Most of the current suite of economic and political institutions and tools are no longer up to the task of creating survivable incentives to action.

That is not a failure of science, it is a failure to actually use the tools of science to evaluate existing systems.

The science is very clear, for any who care to seriously look, that each new level of complexity requires a cooperative base if it is to survive. And that requires ecosystems of cheat detection and mitigation systems, as raw cooperation is always vulnerable to exploitation.

So if anyone really does value life and liberty, then they must – of logical necessity, accept the fundamental need for global cooperation between diverse sets and levels of independent agents. Nothing less than that is survivable. For me, the science of that is beyond any shadow of reasonable doubt. Liberty without such responsibility is necessarily self terminating. And it is a deeply complex subject.

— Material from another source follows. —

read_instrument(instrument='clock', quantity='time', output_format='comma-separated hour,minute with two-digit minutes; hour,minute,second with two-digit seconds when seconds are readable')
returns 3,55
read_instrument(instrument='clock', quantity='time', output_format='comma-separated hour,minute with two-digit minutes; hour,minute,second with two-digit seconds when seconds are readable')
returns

Without evidence, existential level conflict is guaranteed – as righteous dogma knows no limits, and respects no boundaries.

[30 Jan 21]

Morality is one of the complex things that science can and does explain, once one takes it to a sufficient level of complexity and abstraction.

I am speaking about REALIS science for me.

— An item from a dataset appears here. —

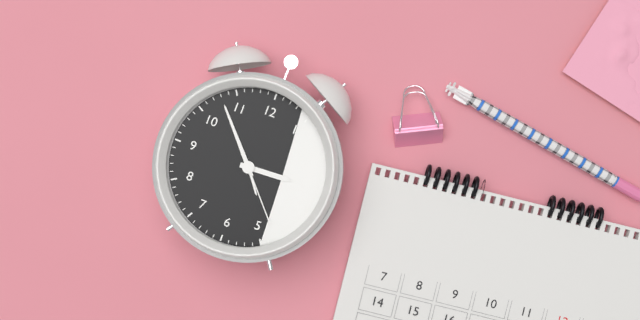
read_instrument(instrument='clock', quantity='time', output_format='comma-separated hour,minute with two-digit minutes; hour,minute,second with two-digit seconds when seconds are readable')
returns 2,53,23
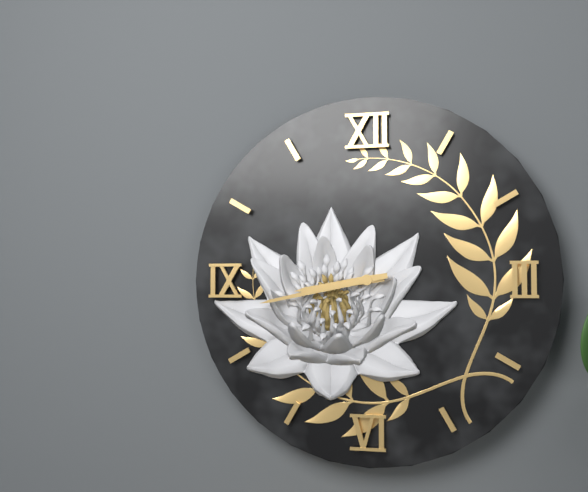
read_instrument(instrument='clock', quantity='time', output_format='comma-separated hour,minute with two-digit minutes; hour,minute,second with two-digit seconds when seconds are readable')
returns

I have no idea how you justify your claim of IRREALIS.

I can understand that it may be IRREALIS for you, as you do not appear to be able to interpret the words I write as I intend them to be interpreted (but that is not unusual or unexpected, I am so far from the mean of “normal” that communication of things I find interesting is rare).

I get that many people do not care to look, nor to devote the time required to develop conceptual sets that are uncommon in their peer group.
Does that mean that such things are unreal?
It just means that some people are (from various combinations of choice and circumstance and culture and biology and logic and strategy) unable to conceive of that aspect of what is in front of them.
Does that in any objective sense make such things “unreal”?
Does evolution offer an explanation as to why such conditions of unawareness might exist?
It provides probability functions of utility over strategic domain-spaces.
It explains how all people necessarily live in our own personal “Virtual Reality” versions of whatever objective reality actually is; and that (for the most part, on average over time, most of those VR worlds are close enough in the context of their ancestral lineage to be survivable – issues arise when contexts change significantly {but cannot be perceived as such}, or when positive feedbacks are introduced into systems).

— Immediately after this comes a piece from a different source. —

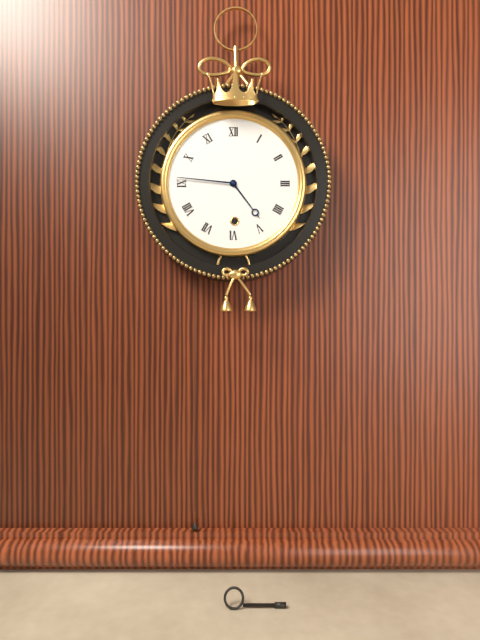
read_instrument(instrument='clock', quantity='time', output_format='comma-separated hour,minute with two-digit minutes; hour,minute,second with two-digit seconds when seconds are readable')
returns 4,46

The fact that cooperation requires sets of cheat detection and mitigation strategies to survive long term is not a defeat of the argument.
The fact that new levels of complexity demand such cooperation does not need to be appreciated to be real – it just needs to exist – and the evidence is very clear that it does (if one is prepared to do the work to be able to develop the tools to look).
It is simply an explanation of the evolutionary contexts required for the emergence of new levels of complexity. It is an abstract and recursively applicable concept, that is logically potentially indefinitely recursively applicable, but one that seems to be limited to about 20 levels of application in some rare instances on this planet at this time, but the median in most adult humans seems to be around 15 levels (mostly subconscious).

So the REALIS I exist in is one where most people are both unable and unwilling to “see” what to me is clearly present; because to even consider the possibility of such a thing would violate some level of “Truth” that is so foundational to their current world view that they can’t even begin to consciously understand why their minds produce the words and ideas that they do.

So it becomes extremely difficult for someone like myself, who is committed to being as truthful as possible, when the REALIS of the situation is such that there is no real way to communicate the most interesting and accurate and useful model of the situation in the time that is available.

In such a situation (one politicians often face) conditions may demand that lies are told in order to produce survivable behaviours from those who cannot (in that particulars of that context) comprehend the levels of complexity and strategy actually present.

It gets deeply complex when one is in a context with 4 or more levels of sets of independent agents using variations on that strategic approach for their own particular ends. For many the objective is not long term survival of all with as much freedom as can be responsibly exercised, but some much shorter term gain in some other value domain (like money or power or prestige), with little awareness or regard for the implications on long term survival.

Does that mean that my personal VR version of OR (Objective Reality) is perfectly aligned?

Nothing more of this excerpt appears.